Like all Ireland's larger sailing clubs, Howth Yacht Club's almost 2,000-strong membership includes enthusiasts whose personal hinterland is actively filled with other interests. This has resulted in the establishment of many sub-groups within the club, of which the most prominent is probably the Ireland's Eye Golfing Society, although the thriving art club seems to take over the clubhouse at times, as do various junior groups.
Nevrtheless it is the long-established in-club Cruising Group which is probably the largest sub-section of all, and its continuing success is such that sage observers have suggested that a similar in-club Sailboat Racing Group might be a useful idea.
However, until such activities as Jumping To Conclusions or Running Up A Bill are recognised as branches of Olympic athletics, there seemed to be little prospect of an HYC Athletics Group. Or there wasn't until the Paralympics 2024 drew towards a close in Paris in recent days.
GLITCH ART FROM OLYMPIC BRONZE?
Howth's Orla Comerford emerged from it all with the Bronze Medal in the Women's 100m – T13. Despite eyesight problems, she is an artist away from the athletics field, and has drawn inspiration from many sources, including the multi-curves of the frames and timbers of the classic Howth 17 which her father Gerry – a keen sailor for many years - is building beside the family home. She explains her speciality here:
The exploration of glitch art and the question of who gets to see in high resolution are central themes in my practice. My distortion & corruption of videos in order to create impressions, plays into these themes. How I encounter the world as a visually impaired artist, is a distortion in a sense.
I make up an image of what's in front of me based on impression. I play with the idea of having the viewer do the same when encountering my work. Via a Kinect sensor, the video & audio material of the installation changes as a viewer moves through the space.
This immersive experience allows them to view the piece more clearly, physically & contextually. The digital deconstruction of the videos contrasts with their subject matter - my dad's construction of a wooden boat. My interest in the traditional skills & craft of woodworking, which have been passed down through generations of my family, is evident in the subject matter, as well as in the large curved wooden sculptures I constructed.
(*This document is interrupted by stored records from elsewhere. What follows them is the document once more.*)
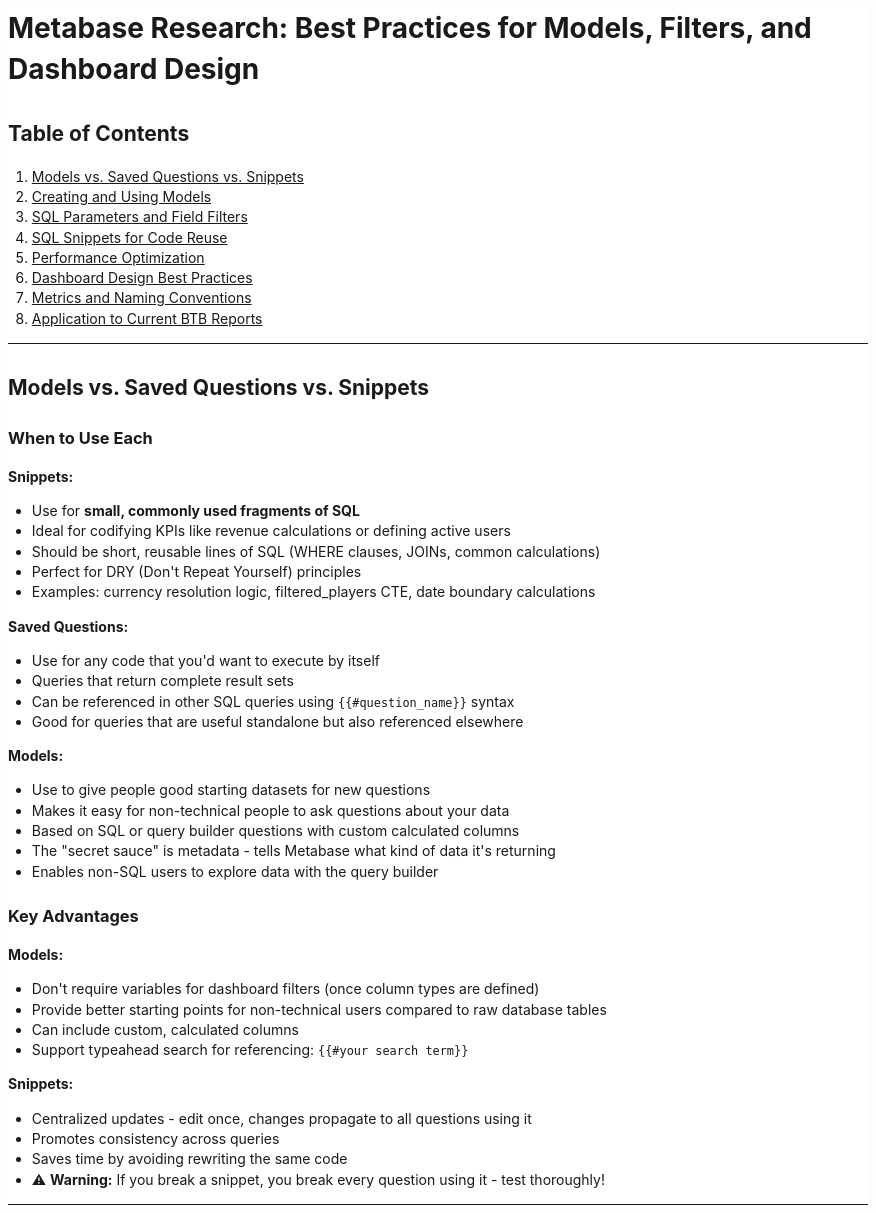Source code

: # Metabase Research: Best Practices for Models, Filters, and Dashboard Design

## Table of Contents
1. [Models vs. Saved Questions vs. Snippets](#models-vs-saved-questions-vs-snippets)
2. [Creating and Using Models](#creating-and-using-models)
3. [SQL Parameters and Field Filters](#sql-parameters-and-field-filters)
4. [SQL Snippets for Code Reuse](#sql-snippets-for-code-reuse)
5. [Performance Optimization](#performance-optimization)
6. [Dashboard Design Best Practices](#dashboard-design-best-practices)
7. [Metrics and Naming Conventions](#metrics-and-naming-conventions)
8. [Application to Current BTB Reports](#application-to-current-btb-reports)

---

## Models vs. Saved Questions vs. Snippets

### When to Use Each

**Snippets:**
- Use for **small, commonly used fragments of SQL**
- Ideal for codifying KPIs like revenue calculations or defining active users
- Should be short, reusable lines of SQL (WHERE clauses, JOINs, common calculations)
- Perfect for DRY (Don't Repeat Yourself) principles
- Examples: currency resolution logic, filtered_players CTE, date boundary calculations

**Saved Questions:**
- Use for any code that you'd want to execute by itself
- Queries that return complete result sets
- Can be referenced in other SQL queries using `{{#question_name}}` syntax
- Good for queries that are useful standalone but also referenced elsewhere

**Models:**
- Use to give people good starting datasets for new questions
- Makes it easy for non-technical people to ask questions about your data
- Based on SQL or query builder questions with custom calculated columns
- The "secret sauce" is metadata - tells Metabase what kind of data it's returning
- Enables non-SQL users to explore data with the query builder

### Key Advantages

**Models:**
- Don't require variables for dashboard filters (once column types are defined)
- Provide better starting points for non-technical users compared to raw database tables
- Can include custom, calculated columns
- Support typeahead search for referencing: `{{#your search term}}`

**Snippets:**
- Centralized updates - edit once, changes propagate to all questions using it
- Promotes consistency across queries
- Saves time by avoiding rewriting the same code
- ⚠️ **Warning:** If you break a snippet, you break every question using it - test thoroughly!

---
TRADITIONAL WOODWORKING SKILLS
The inheritance of woodworking and boatbuilding skills goes back a long way with the Comerfords in Howth. After the failure of the shallow original harbour as the cross-channel ferry port, with services transferred to the new harbour at Dun Laoghaire in 1834, it took a long time for the Office of Public Works to admit their original strategic concept was wrong.
Rather than re-designate Howth as an official fishing port, the OPW preferred to forget its very existence, and it wasn't until the coming of the railway to Howth in 1847 that there was grudging acceptance of its usefulness as a fishing port. Yet even then, it took some time to make official the fact that various marine businesses were operating from the abandoned buildings on the West Pier, and it isn't until the 1860s that the admirable publication The Irish Builder reveals that among those harbour-side entrpreneurs is a boatbuilder, a Mr Comerford.
A MIGHTY LEAP
As for making the leap from a nascent boatyard in Howth in 1867 to a family celebration of an Olympic Bronze Medal in the Stade de France in 2024, that is something for the Mental Olympics. And all this after the weekend in which Howth crews seem to have emerged from the Irish J-Cup Championship in Dun Laoghaire with almost everything that mattered.